*Exercise a:* In the listing, begin at the line that has "genus: Loeselia" and stop after the line that has "genus: Epilobium". Give those lines again, switching "scientific name" to "species" each time it appears and leaving everything else unchanged.

*Extract:*
Purpose and policy context
The Building Safety Levy is intended to raise approximately £3.4 billion over ten years to fund the remediation of life‑critical building safety defects, shifting the cost burden away from leaseholders and onto developers of new residential buildings. The levy operates as a charge per square metre of chargeable residential floorspace and is administered locally. An equivalent scheme is anticipated in Scotland, though final details may vary from the English scheme.
Scope and commencement
The levy will apply to building control applications and initial notices submitted on or after 1 October 2026. The implementation date was deferred from October 2025 to allow local authorities time to prepare, and to enable developers to plan for the cost. Applications submitted before 1 October 2026 remain outside of its scope, even if later varied, subject to limited exceptions.
A levy liability arises only where all of the following conditions are met:
- The works form part of a “major residential development,” defined as either the creation of 10 or more dwellings or 30 or more purpose‑built student accommodation bedspaces;
- The works create new chargeable residential floorspace. This includes new dwellings and purpose‑built student accommodation, together with communal areas serving them. For reconfigurations and change‑of‑use schemes, the levy is assessed on the net additional residential floorspace; and
- The client identified on the building control application is not an exempt person.

*The data:*
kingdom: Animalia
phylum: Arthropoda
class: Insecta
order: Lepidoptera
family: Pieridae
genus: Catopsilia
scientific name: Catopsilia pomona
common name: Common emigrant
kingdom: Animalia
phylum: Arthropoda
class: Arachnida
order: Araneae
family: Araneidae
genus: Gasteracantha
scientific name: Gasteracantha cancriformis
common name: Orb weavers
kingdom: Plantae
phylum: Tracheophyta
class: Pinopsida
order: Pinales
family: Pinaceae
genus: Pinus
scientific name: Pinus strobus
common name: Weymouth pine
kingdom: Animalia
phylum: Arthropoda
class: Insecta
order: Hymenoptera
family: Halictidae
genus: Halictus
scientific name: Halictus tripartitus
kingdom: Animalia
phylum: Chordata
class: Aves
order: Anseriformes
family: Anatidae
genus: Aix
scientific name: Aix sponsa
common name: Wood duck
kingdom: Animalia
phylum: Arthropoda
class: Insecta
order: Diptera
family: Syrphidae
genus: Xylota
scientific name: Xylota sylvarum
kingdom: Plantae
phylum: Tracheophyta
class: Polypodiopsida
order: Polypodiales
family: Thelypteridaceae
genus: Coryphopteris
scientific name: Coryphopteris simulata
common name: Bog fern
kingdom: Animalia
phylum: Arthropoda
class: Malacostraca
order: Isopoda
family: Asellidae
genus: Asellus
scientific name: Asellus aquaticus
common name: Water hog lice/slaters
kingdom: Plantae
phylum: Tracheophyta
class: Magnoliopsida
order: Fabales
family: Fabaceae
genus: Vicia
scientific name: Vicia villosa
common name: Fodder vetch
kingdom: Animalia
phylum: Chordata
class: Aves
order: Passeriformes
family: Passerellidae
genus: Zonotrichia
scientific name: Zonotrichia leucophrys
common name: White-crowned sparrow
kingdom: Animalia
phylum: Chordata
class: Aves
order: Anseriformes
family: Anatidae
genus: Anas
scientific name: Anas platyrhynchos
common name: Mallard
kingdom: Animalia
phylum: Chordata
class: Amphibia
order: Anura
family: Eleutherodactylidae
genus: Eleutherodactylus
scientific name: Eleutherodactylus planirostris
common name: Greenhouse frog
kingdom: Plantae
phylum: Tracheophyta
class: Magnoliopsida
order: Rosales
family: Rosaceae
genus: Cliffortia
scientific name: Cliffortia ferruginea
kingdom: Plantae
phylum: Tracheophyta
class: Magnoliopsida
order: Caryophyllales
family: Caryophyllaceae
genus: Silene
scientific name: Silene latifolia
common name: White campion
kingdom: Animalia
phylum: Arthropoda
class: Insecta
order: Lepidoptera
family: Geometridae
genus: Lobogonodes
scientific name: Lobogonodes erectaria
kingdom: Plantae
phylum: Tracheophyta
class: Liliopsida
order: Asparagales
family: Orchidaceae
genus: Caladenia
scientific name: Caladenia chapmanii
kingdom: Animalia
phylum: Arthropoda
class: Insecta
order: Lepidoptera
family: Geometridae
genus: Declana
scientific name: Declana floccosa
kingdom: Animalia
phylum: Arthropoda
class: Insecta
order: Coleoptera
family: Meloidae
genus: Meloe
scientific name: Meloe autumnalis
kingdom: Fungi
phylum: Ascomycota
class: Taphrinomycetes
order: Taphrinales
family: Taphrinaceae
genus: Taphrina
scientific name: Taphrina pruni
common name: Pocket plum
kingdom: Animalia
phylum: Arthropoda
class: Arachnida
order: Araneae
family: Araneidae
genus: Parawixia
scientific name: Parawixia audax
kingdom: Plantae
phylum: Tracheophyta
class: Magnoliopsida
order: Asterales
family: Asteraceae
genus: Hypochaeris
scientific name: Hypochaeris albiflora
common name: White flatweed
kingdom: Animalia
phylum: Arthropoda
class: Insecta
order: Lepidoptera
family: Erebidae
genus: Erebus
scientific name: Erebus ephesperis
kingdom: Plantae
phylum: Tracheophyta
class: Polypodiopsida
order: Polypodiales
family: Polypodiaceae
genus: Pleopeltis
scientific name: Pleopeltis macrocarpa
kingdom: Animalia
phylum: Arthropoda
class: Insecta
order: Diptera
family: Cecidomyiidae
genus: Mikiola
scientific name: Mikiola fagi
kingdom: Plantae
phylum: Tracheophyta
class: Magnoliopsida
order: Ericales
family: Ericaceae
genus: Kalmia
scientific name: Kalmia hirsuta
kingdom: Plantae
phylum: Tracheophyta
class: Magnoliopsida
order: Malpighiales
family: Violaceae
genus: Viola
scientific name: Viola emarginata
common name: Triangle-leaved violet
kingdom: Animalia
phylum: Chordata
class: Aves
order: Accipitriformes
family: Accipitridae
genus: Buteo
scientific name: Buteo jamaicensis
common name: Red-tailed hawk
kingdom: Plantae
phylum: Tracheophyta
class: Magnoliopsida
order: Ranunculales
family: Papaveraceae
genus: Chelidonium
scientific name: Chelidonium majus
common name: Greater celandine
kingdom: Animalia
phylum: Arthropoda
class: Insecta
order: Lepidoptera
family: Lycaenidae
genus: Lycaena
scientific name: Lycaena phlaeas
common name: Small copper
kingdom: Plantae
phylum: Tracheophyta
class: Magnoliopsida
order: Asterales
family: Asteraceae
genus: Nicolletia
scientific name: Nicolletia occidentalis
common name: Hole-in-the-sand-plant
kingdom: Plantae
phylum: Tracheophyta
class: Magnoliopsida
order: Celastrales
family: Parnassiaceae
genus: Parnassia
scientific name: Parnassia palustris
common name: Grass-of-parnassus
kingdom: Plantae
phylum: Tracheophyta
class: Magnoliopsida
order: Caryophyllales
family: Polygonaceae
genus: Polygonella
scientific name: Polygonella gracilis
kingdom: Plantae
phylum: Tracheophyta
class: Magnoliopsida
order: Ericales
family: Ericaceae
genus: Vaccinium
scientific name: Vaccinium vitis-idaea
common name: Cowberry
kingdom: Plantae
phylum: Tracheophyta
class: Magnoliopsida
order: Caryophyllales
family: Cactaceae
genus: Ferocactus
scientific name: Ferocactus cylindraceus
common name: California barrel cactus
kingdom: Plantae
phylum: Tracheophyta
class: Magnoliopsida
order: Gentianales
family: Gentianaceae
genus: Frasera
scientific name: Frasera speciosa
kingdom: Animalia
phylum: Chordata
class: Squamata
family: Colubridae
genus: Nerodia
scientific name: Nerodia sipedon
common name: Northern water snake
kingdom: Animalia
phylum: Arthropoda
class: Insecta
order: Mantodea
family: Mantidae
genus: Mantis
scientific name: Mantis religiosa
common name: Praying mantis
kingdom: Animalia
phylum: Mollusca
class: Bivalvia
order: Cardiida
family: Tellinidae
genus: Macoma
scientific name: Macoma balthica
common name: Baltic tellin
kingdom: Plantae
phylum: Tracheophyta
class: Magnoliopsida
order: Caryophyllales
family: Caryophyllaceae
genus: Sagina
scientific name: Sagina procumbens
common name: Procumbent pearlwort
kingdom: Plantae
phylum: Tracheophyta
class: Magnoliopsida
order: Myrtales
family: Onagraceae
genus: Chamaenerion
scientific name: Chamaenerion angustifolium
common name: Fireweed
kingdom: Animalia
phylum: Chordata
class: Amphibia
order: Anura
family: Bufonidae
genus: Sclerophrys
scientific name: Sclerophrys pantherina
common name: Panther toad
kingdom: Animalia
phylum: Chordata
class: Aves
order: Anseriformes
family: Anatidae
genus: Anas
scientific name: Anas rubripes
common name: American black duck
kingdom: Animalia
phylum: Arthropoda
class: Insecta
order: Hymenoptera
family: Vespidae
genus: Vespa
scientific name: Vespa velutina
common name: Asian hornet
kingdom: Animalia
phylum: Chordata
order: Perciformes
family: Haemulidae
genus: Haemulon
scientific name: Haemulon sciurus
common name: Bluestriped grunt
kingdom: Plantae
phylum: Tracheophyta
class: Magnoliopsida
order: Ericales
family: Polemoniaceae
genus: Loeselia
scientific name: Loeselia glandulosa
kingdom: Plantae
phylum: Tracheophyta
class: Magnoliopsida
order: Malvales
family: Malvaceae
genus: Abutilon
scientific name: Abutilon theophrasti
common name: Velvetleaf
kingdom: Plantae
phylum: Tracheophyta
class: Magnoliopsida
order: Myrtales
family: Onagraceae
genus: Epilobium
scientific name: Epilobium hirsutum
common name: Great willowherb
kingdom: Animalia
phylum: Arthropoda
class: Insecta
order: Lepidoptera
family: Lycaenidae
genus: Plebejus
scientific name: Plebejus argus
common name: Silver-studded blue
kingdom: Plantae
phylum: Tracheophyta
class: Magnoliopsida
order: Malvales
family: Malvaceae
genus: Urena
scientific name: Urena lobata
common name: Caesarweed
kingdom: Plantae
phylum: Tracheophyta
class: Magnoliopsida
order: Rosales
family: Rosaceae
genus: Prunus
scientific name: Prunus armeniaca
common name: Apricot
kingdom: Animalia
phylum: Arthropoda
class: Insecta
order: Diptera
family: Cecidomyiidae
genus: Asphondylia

*Exercise b:* Translate this sentence from the Building Safety Levy extract into Spanish: "The levy will apply to building control applications and initial notices submitted on or after 1 October 2026."

*Written reply a:*
genus: Loeselia
species: Loeselia glandulosa
kingdom: Plantae
phylum: Tracheophyta
class: Magnoliopsida
order: Malvales
family: Malvaceae
genus: Abutilon
species: Abutilon theophrasti
common name: Velvetleaf
kingdom: Plantae
phylum: Tracheophyta
class: Magnoliopsida
order: Myrtales
family: Onagraceae
genus: Epilobium

*Written reply b:* El gravamen se aplicará a las solicitudes de control de edificación y a los avisos iniciales presentados el 1 de octubre de 2026 o después de esa fecha.